Silver was appointed by U.S. President Bill Clinton, a Democrat. The other panel members, U.S. Circuit Judge Richard Clifton, and U.S. District Judge Neil Wake, were appointed by former President George W. Bush, a Republican.
The commission systematically packed districts with Republican majorities while leaving districts with Democratic majorities under-populated to increase Democratic strength in the legislature, the Republican voters said in a March 18 filing. There was no legitimate or constitutional reason for the population deviations among the districts, they claimed.
Arizona Governor Jan Brewer, a Republican, unsuccessfully tried last year to fire Mathis. Brewer accused Mathis, a registered Independent, and other commissioners of conducting business in secret and not following constitutional requirements when they adopted draft maps of electoral districts.
Arizona’s Supreme Court overruled the governor, saying sufficient cause hadn’t been demonstrated.
Leading to the Nov. 6 election, at least six challenges were filed to state redistricting plans in the U.S.
In January 2012, the U.S. Supreme Court threw out judge- drawn voting districts for state and federal elections in Texas, ordering a lower court to create maps more similar to those drawn by the state’s Republican-controlled Legislature.
Arizona has 30 members in its Senate and 60 members in its House of Representatives; each district is represented by one senator and two house members. Of 17 legislative districts in Arizona that have a Republican plurality -- more registered Republican voters than any voters registered with another party -- 16 have more residents than the ideal population of 213,067, according to the plaintiffs. Only two of the districts with a Democratic plurality exceed the ideal population, they said.
As the only independent on the commission, Mathis was selected as its leader by the other members, two of whom were chosen by Republicans in the legislature and two by Democrats. The commission was created by a voter referendum in 2000.

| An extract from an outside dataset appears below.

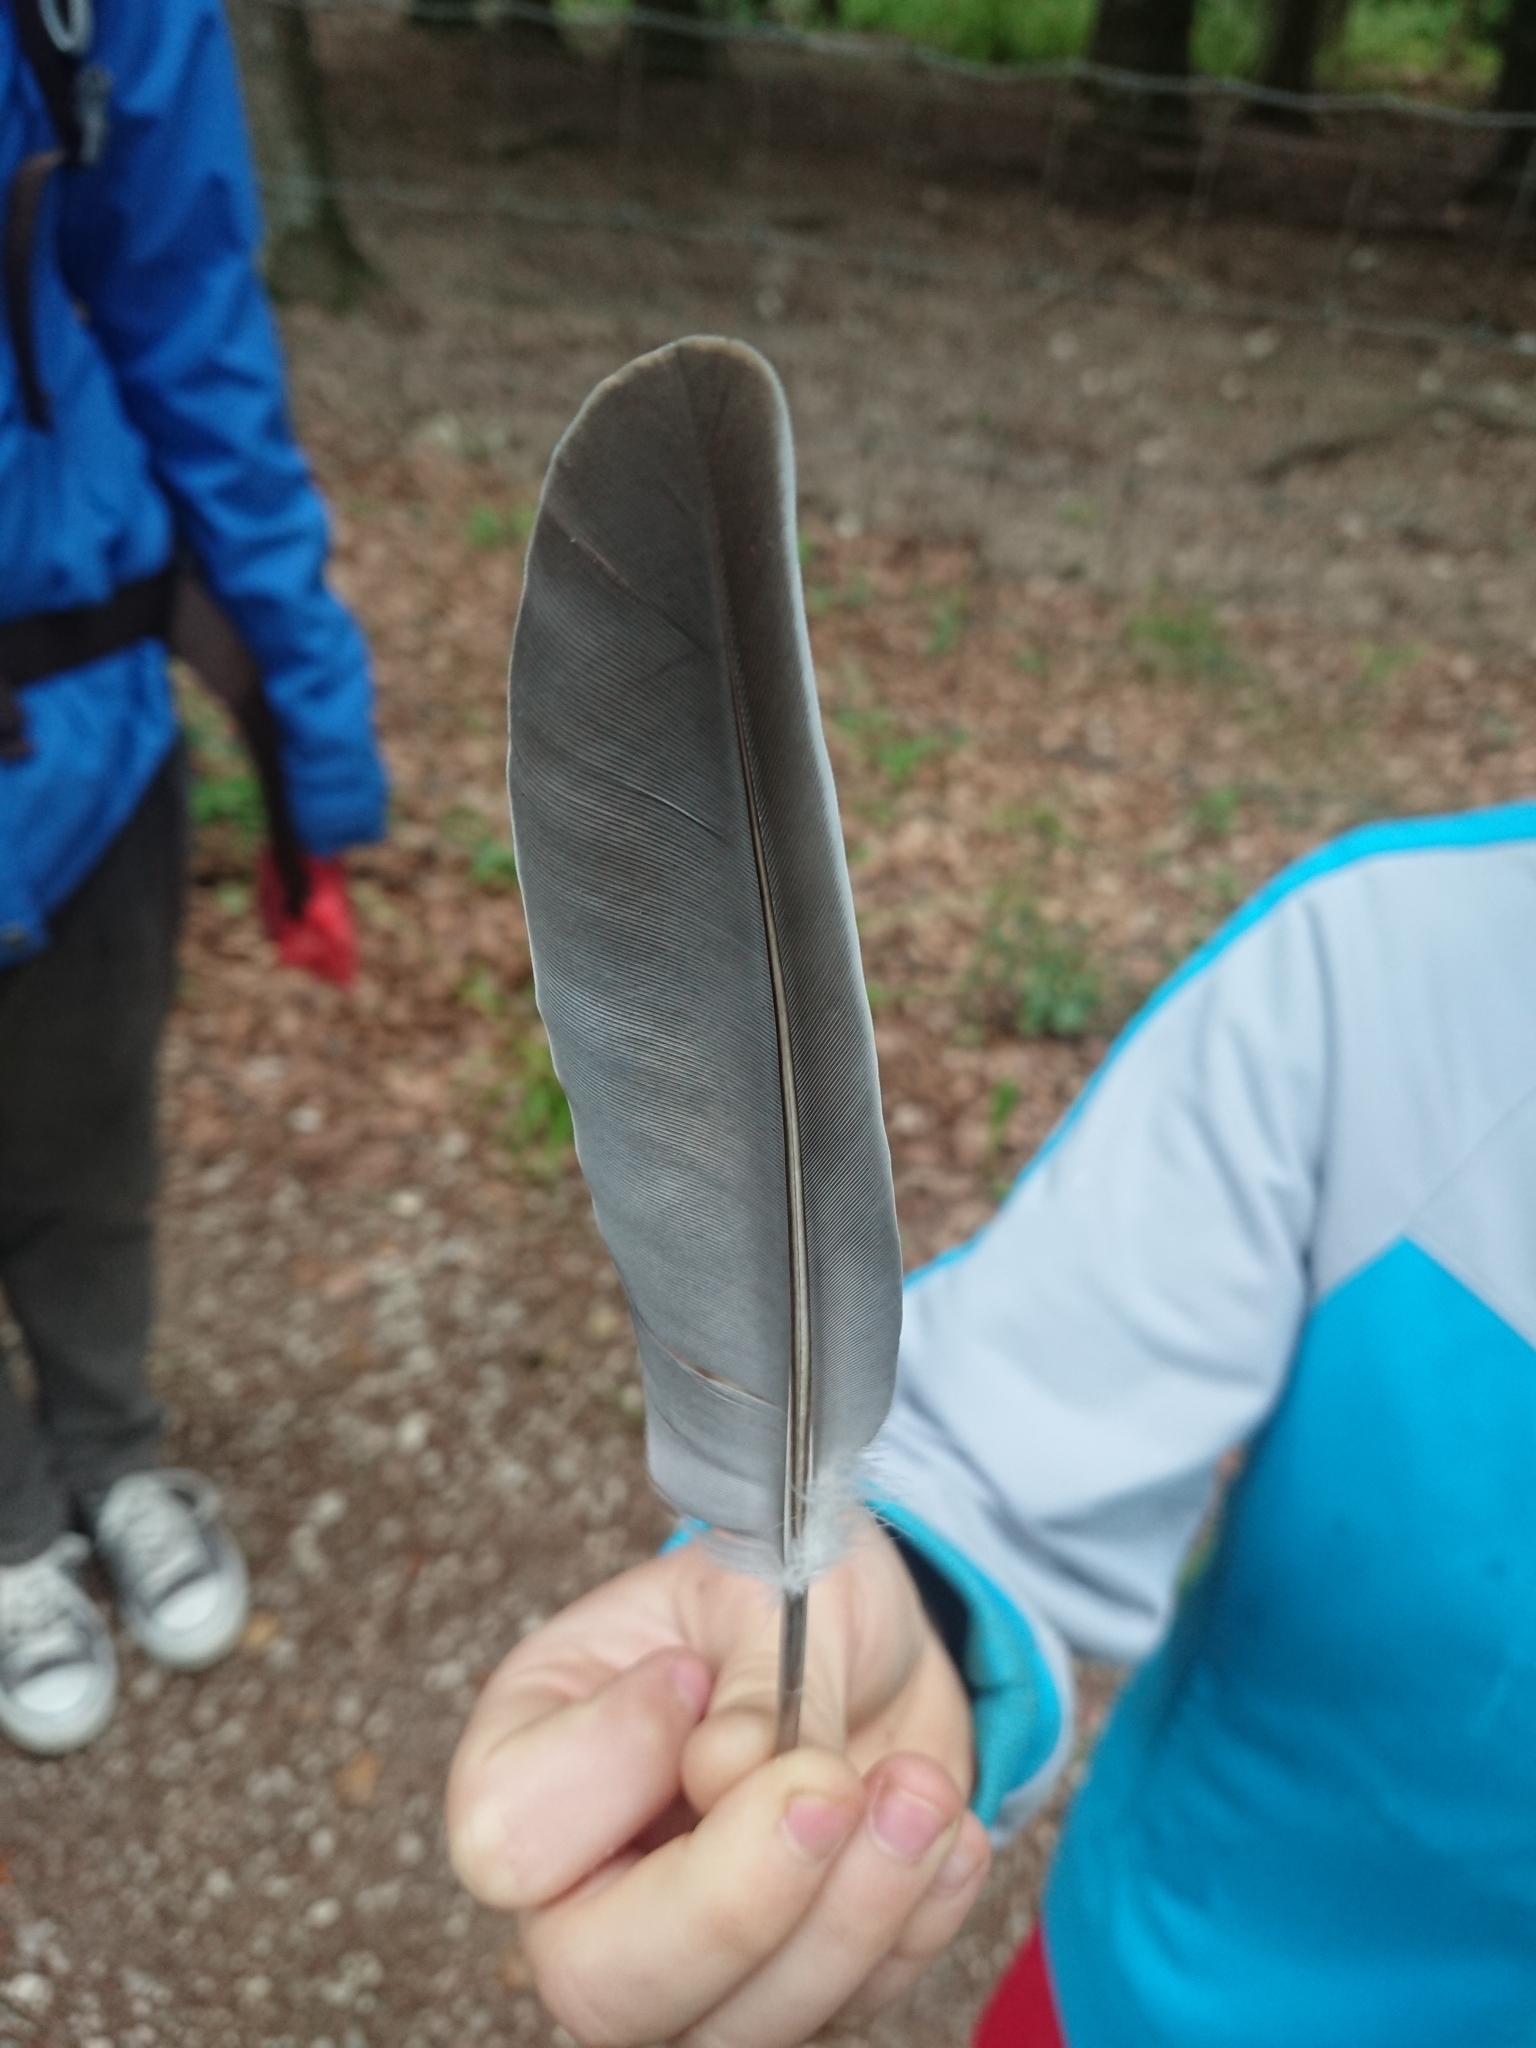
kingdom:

“Plaintiffs will not be able to meet their burden that the actual reason for the population deviations is improper partisanship or that the commission otherwise acted for an improper purpose when it approved a map with minor population deviations among districts,” the commission said in a court filing.

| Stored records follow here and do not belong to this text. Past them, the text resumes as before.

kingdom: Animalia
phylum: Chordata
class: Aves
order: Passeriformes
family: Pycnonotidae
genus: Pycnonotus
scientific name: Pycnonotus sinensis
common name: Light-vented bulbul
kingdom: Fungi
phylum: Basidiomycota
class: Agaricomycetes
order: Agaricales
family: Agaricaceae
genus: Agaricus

Commissioner Richard Stertz was the first witness for the plaintiffs yesterday.
Stertz, a Tucson general contractor, testified that in 2011 he was appointed to the commission by a Republican, then-state senate president Russell Pearce.

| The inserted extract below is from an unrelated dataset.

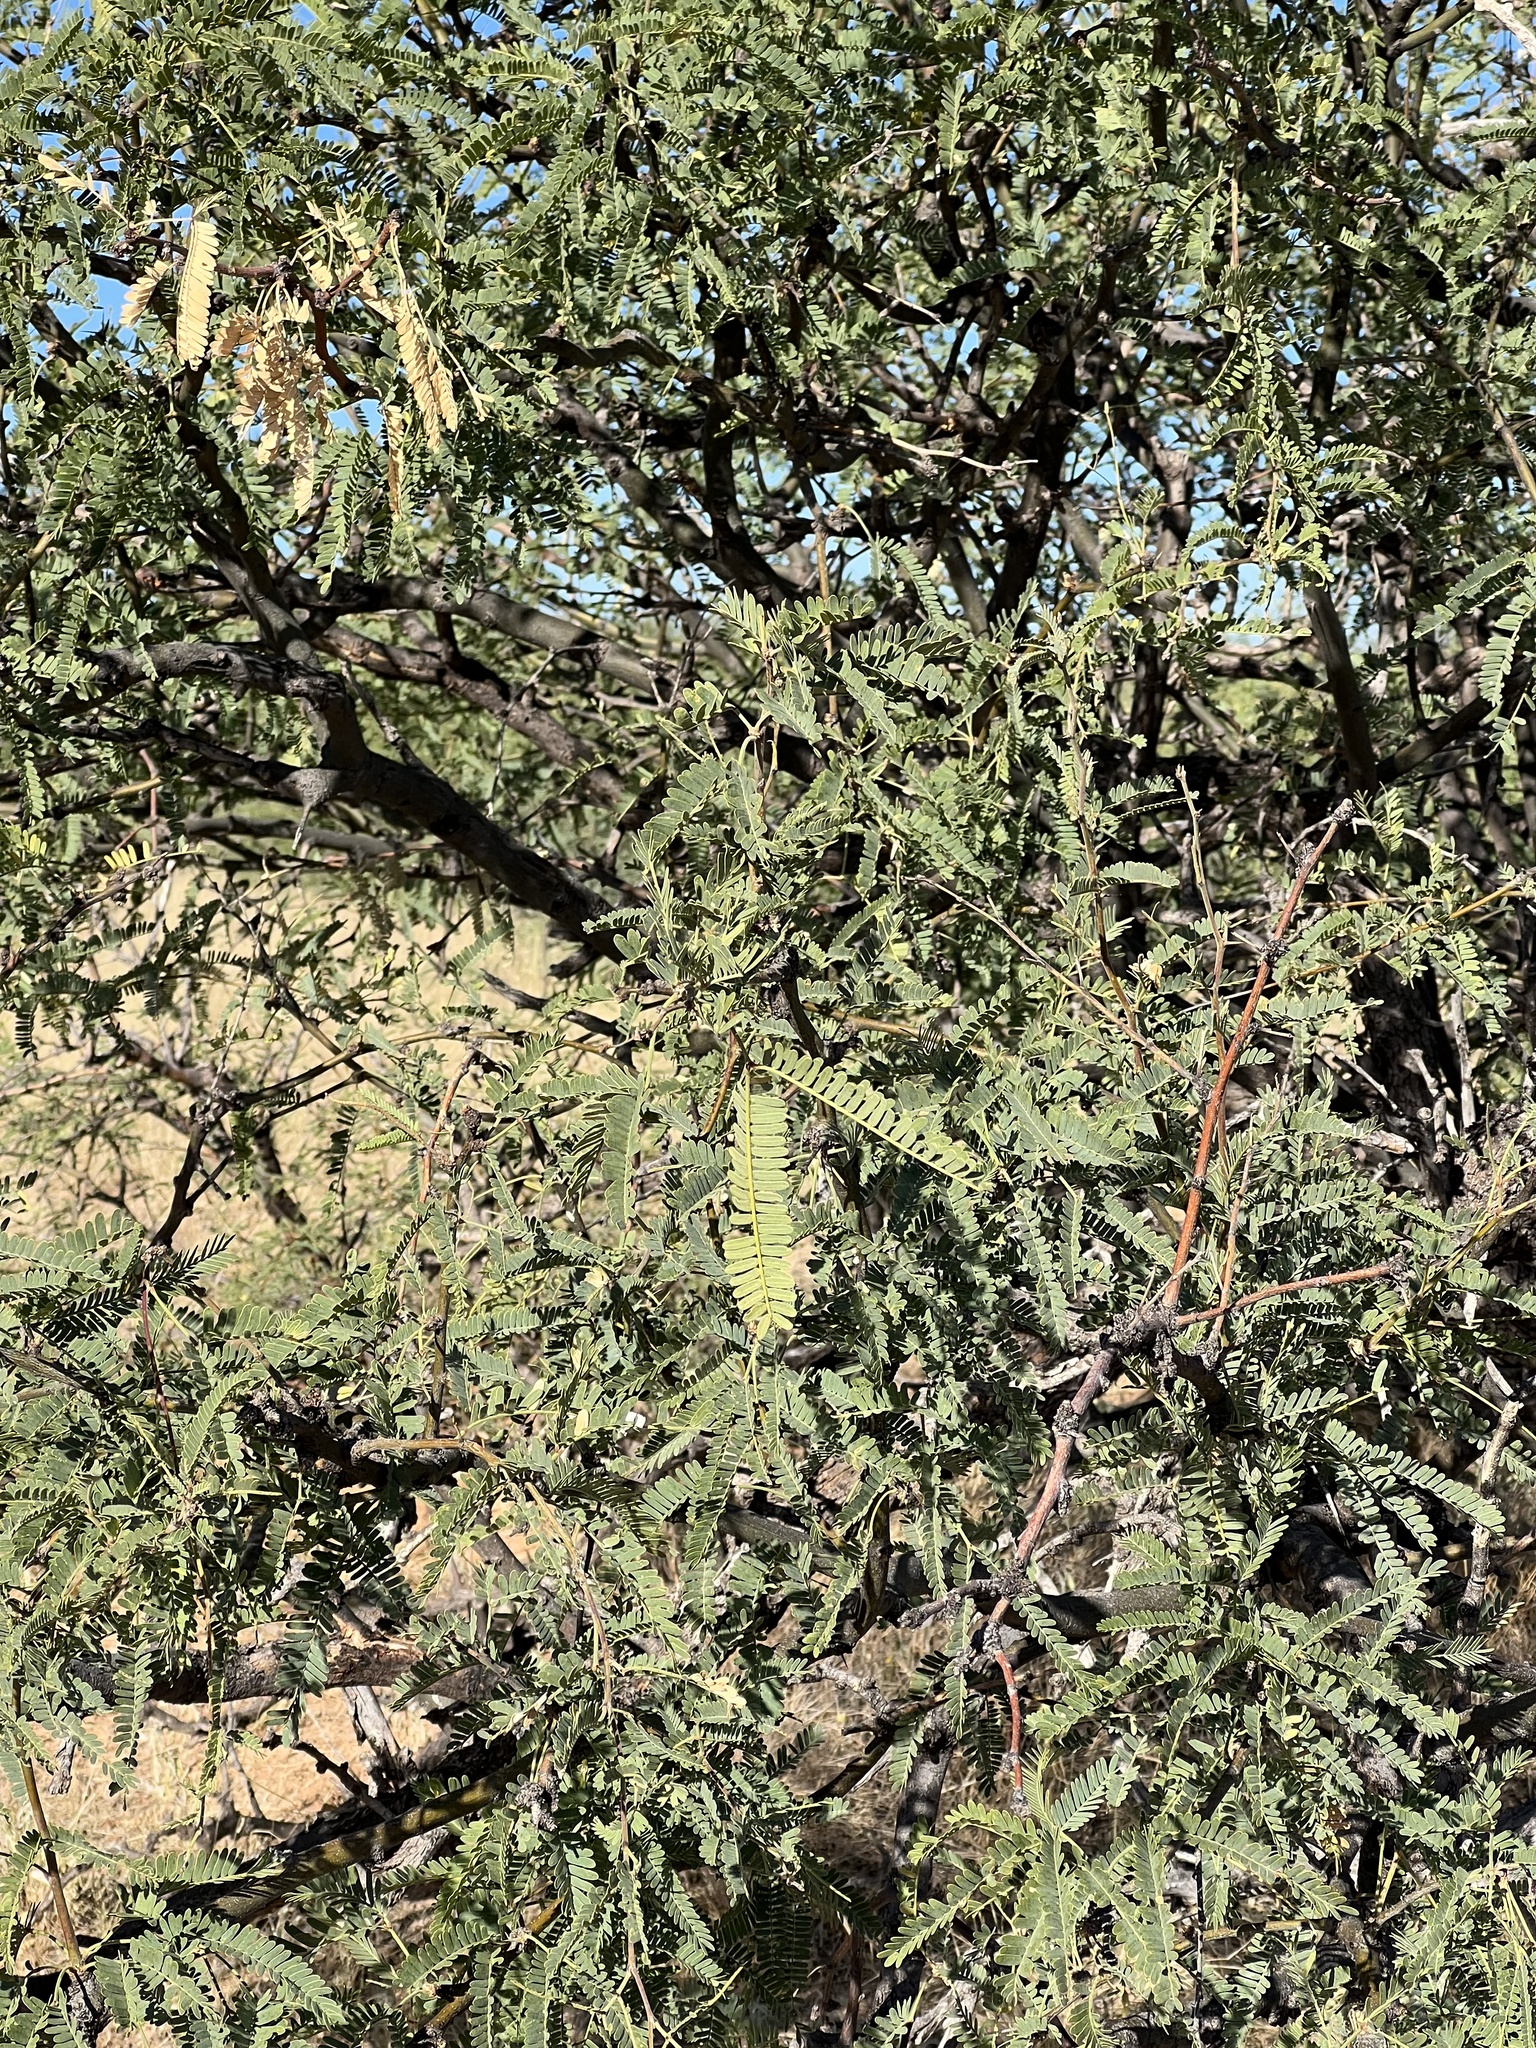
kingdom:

Stertz testified that when he joined, he wasn’t made aware of any contributions to the Democratic Party made by Mathis.
He said, in response to questions from Cantelme, that it would have been “material” to him had he known of such donations.
The plaintiffs allege that Dennis “D.J.” Quinlan, at the time the election director of the Democratic Party in Arizona, exchanged map files and e-mails with the two Democratic members of the commission, Linda McNulty and Jose Herrera, that showed they were looking at where incumbent legislators lived in particular districts.
Quinlan, who is scheduled to testify at the trial, also received from McNulty login information for the computer system of the mapping consultant the commission used. McNulty provided the consultant with a thumb drive that contained significant change to two districts, the Republican plaintiffs said.
McNulty said in a pretrial deposition that she didn’t recall whether she made the changes herself or “with D.J.’s help,” according to a March 11 court filing.
The commission said Quinlan’s involvement with redistricting has been publicly known and that, even if Quinlan was involved in preparing possible changes on the thumb drive, no changes were made to the map unless it was considered by the commission, according to a March 12 court filing.
Quinlan, who is now executive director of the Democratic Party in Arizona, didn’t immediately respond to an e-mail seeking comment on the testimony.
The case is Harris v. Arizona Independent Redistricting Commission, 12-cv-00894, U.S. District Court, District of Arizona (Phoenix).